Supplied material:
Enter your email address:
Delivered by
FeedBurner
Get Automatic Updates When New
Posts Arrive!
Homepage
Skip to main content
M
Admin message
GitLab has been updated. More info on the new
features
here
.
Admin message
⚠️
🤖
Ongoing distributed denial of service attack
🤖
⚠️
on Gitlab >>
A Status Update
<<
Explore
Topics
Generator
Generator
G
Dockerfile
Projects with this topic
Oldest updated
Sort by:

Work required: Rewrite the listing above, replacing "Admin message" with "Site notice" wherever it occurs and leaving everything else unchanged.

Final answer:
Enter your email address:
Delivered by
FeedBurner
Get Automatic Updates When New
Posts Arrive!
Homepage
Skip to main content
M
Site notice
GitLab has been updated. More info on the new
features
here
.
Site notice
⚠️
🤖
Ongoing distributed denial of service attack
🤖
⚠️
on Gitlab >>
A Status Update
<<
Explore
Topics
Generator
Generator
G
Dockerfile
Projects with this topic
Oldest updated
Sort by:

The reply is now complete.